## YOUR OBJECTIVE
Repeat all the lines below exactly, but omit the pictures.

○ ○ ○ ○ ○

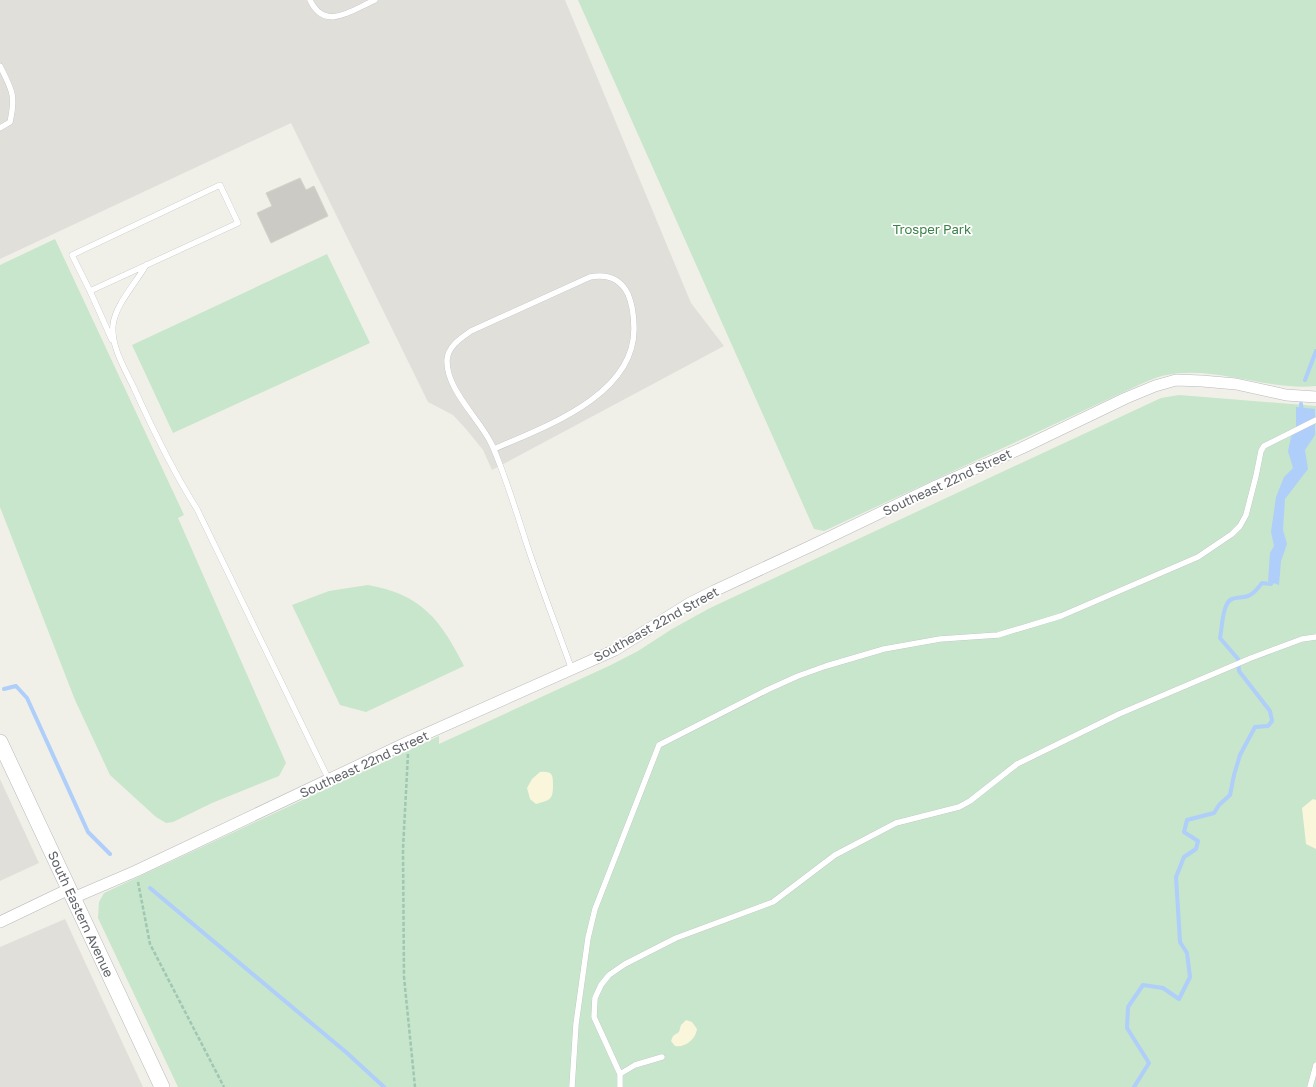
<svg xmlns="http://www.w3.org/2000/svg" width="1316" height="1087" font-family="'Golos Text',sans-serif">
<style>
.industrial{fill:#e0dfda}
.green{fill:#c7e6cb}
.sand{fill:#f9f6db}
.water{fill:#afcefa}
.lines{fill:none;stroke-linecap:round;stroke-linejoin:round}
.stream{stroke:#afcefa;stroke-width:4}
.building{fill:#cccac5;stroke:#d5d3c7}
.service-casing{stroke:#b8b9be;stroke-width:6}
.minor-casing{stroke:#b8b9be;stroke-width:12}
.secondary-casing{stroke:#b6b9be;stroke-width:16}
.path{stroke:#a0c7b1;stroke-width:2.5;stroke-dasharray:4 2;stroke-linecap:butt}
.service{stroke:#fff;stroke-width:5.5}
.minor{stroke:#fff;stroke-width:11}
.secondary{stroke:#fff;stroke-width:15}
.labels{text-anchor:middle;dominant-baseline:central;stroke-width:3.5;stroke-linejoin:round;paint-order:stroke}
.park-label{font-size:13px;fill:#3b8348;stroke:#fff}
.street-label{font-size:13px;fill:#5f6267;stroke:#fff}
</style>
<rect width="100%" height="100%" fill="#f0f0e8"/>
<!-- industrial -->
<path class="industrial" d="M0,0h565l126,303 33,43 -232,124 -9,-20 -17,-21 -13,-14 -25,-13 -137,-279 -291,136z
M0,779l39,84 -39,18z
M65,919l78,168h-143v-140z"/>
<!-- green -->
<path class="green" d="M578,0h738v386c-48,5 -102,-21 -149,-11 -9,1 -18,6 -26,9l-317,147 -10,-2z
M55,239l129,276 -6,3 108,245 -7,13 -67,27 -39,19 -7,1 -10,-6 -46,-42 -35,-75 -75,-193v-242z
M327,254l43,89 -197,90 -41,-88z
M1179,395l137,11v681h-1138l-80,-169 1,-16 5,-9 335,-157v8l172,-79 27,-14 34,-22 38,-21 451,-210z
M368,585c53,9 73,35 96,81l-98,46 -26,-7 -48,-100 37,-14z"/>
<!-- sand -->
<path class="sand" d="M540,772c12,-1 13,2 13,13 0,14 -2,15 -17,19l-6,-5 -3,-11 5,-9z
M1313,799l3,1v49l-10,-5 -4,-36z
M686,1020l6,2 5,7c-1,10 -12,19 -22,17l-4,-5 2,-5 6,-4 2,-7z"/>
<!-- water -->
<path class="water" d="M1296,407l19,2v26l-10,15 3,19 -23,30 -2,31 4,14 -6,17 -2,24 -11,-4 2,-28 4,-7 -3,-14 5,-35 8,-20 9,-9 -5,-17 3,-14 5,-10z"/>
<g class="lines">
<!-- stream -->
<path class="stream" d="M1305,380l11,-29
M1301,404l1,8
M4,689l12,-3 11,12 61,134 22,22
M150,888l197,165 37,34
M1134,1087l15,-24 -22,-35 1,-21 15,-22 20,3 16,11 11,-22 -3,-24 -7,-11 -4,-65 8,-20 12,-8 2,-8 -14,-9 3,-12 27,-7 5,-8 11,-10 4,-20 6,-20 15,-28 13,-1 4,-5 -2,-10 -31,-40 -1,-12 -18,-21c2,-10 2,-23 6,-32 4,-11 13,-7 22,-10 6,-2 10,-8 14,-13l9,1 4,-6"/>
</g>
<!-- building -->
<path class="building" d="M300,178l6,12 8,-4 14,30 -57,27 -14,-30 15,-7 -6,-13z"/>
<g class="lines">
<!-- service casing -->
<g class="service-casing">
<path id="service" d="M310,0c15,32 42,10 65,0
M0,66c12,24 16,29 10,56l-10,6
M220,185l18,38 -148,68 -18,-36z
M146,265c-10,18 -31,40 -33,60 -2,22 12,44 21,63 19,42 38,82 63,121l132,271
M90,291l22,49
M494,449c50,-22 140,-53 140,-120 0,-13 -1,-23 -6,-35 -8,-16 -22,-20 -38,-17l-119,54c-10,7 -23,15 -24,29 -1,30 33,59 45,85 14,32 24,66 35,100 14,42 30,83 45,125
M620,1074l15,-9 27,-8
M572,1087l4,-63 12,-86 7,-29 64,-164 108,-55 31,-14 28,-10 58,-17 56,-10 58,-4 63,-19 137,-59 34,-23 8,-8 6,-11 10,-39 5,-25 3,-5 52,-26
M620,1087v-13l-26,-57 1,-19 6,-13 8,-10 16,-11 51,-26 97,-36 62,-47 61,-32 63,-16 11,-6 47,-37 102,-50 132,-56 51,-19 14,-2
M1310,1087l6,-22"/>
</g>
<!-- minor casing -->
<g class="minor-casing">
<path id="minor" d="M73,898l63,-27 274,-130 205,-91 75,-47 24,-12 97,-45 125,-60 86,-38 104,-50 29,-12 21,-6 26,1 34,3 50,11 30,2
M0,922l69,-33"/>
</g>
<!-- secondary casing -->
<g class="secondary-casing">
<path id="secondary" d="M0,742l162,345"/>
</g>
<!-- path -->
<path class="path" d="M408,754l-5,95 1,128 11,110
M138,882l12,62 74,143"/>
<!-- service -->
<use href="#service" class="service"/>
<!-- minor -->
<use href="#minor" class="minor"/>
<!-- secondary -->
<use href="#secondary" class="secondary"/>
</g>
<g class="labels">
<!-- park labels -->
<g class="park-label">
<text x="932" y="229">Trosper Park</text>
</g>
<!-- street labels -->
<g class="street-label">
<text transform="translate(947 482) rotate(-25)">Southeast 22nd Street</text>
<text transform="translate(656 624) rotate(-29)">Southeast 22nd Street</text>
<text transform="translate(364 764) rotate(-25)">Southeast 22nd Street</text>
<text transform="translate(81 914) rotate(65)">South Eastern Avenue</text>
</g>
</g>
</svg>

○ ○ ○ ○ ○

## COMPLETED TASK
<svg xmlns="http://www.w3.org/2000/svg" width="1316" height="1087" font-family="'Golos Text',sans-serif">
<style>
.industrial{fill:#e0dfda}
.green{fill:#c7e6cb}
.sand{fill:#f9f6db}
.water{fill:#afcefa}
.lines{fill:none;stroke-linecap:round;stroke-linejoin:round}
.stream{stroke:#afcefa;stroke-width:4}
.building{fill:#cccac5;stroke:#d5d3c7}
.service-casing{stroke:#b8b9be;stroke-width:6}
.minor-casing{stroke:#b8b9be;stroke-width:12}
.secondary-casing{stroke:#b6b9be;stroke-width:16}
.path{stroke:#a0c7b1;stroke-width:2.5;stroke-dasharray:4 2;stroke-linecap:butt}
.service{stroke:#fff;stroke-width:5.5}
.minor{stroke:#fff;stroke-width:11}
.secondary{stroke:#fff;stroke-width:15}
.labels{text-anchor:middle;dominant-baseline:central;stroke-width:3.5;stroke-linejoin:round;paint-order:stroke}
.park-label{font-size:13px;fill:#3b8348;stroke:#fff}
.street-label{font-size:13px;fill:#5f6267;stroke:#fff}
</style>
<rect width="100%" height="100%" fill="#f0f0e8"/>
<!-- industrial -->
<path class="industrial" d="M0,0h565l126,303 33,43 -232,124 -9,-20 -17,-21 -13,-14 -25,-13 -137,-279 -291,136z
M0,779l39,84 -39,18z
M65,919l78,168h-143v-140z"/>
<!-- green -->
<path class="green" d="M578,0h738v386c-48,5 -102,-21 -149,-11 -9,1 -18,6 -26,9l-317,147 -10,-2z
M55,239l129,276 -6,3 108,245 -7,13 -67,27 -39,19 -7,1 -10,-6 -46,-42 -35,-75 -75,-193v-242z
M327,254l43,89 -197,90 -41,-88z
M1179,395l137,11v681h-1138l-80,-169 1,-16 5,-9 335,-157v8l172,-79 27,-14 34,-22 38,-21 451,-210z
M368,585c53,9 73,35 96,81l-98,46 -26,-7 -48,-100 37,-14z"/>
<!-- sand -->
<path class="sand" d="M540,772c12,-1 13,2 13,13 0,14 -2,15 -17,19l-6,-5 -3,-11 5,-9z
M1313,799l3,1v49l-10,-5 -4,-36z
M686,1020l6,2 5,7c-1,10 -12,19 -22,17l-4,-5 2,-5 6,-4 2,-7z"/>
<!-- water -->
<path class="water" d="M1296,407l19,2v26l-10,15 3,19 -23,30 -2,31 4,14 -6,17 -2,24 -11,-4 2,-28 4,-7 -3,-14 5,-35 8,-20 9,-9 -5,-17 3,-14 5,-10z"/>
<g class="lines">
<!-- stream -->
<path class="stream" d="M1305,380l11,-29
M1301,404l1,8
M4,689l12,-3 11,12 61,134 22,22
M150,888l197,165 37,34
M1134,1087l15,-24 -22,-35 1,-21 15,-22 20,3 16,11 11,-22 -3,-24 -7,-11 -4,-65 8,-20 12,-8 2,-8 -14,-9 3,-12 27,-7 5,-8 11,-10 4,-20 6,-20 15,-28 13,-1 4,-5 -2,-10 -31,-40 -1,-12 -18,-21c2,-10 2,-23 6,-32 4,-11 13,-7 22,-10 6,-2 10,-8 14,-13l9,1 4,-6"/>
</g>
<!-- building -->
<path class="building" d="M300,178l6,12 8,-4 14,30 -57,27 -14,-30 15,-7 -6,-13z"/>
<g class="lines">
<!-- service casing -->
<g class="service-casing">
<path id="service" d="M310,0c15,32 42,10 65,0
M0,66c12,24 16,29 10,56l-10,6
M220,185l18,38 -148,68 -18,-36z
M146,265c-10,18 -31,40 -33,60 -2,22 12,44 21,63 19,42 38,82 63,121l132,271
M90,291l22,49
M494,449c50,-22 140,-53 140,-120 0,-13 -1,-23 -6,-35 -8,-16 -22,-20 -38,-17l-119,54c-10,7 -23,15 -24,29 -1,30 33,59 45,85 14,32 24,66 35,100 14,42 30,83 45,125
M620,1074l15,-9 27,-8
M572,1087l4,-63 12,-86 7,-29 64,-164 108,-55 31,-14 28,-10 58,-17 56,-10 58,-4 63,-19 137,-59 34,-23 8,-8 6,-11 10,-39 5,-25 3,-5 52,-26
M620,1087v-13l-26,-57 1,-19 6,-13 8,-10 16,-11 51,-26 97,-36 62,-47 61,-32 63,-16 11,-6 47,-37 102,-50 132,-56 51,-19 14,-2
M1310,1087l6,-22"/>
</g>
<!-- minor casing -->
<g class="minor-casing">
<path id="minor" d="M73,898l63,-27 274,-130 205,-91 75,-47 24,-12 97,-45 125,-60 86,-38 104,-50 29,-12 21,-6 26,1 34,3 50,11 30,2
M0,922l69,-33"/>
</g>
<!-- secondary casing -->
<g class="secondary-casing">
<path id="secondary" d="M0,742l162,345"/>
</g>
<!-- path -->
<path class="path" d="M408,754l-5,95 1,128 11,110
M138,882l12,62 74,143"/>
<!-- service -->
<use href="#service" class="service"/>
<!-- minor -->
<use href="#minor" class="minor"/>
<!-- secondary -->
<use href="#secondary" class="secondary"/>
</g>
<g class="labels">
<!-- park labels -->
<g class="park-label">
<text x="932" y="229">Trosper Park</text>
</g>
<!-- street labels -->
<g class="street-label">
<text transform="translate(947 482) rotate(-25)">Southeast 22nd Street</text>
<text transform="translate(656 624) rotate(-29)">Southeast 22nd Street</text>
<text transform="translate(364 764) rotate(-25)">Southeast 22nd Street</text>
<text transform="translate(81 914) rotate(65)">South Eastern Avenue</text>
</g>
</g>
</svg>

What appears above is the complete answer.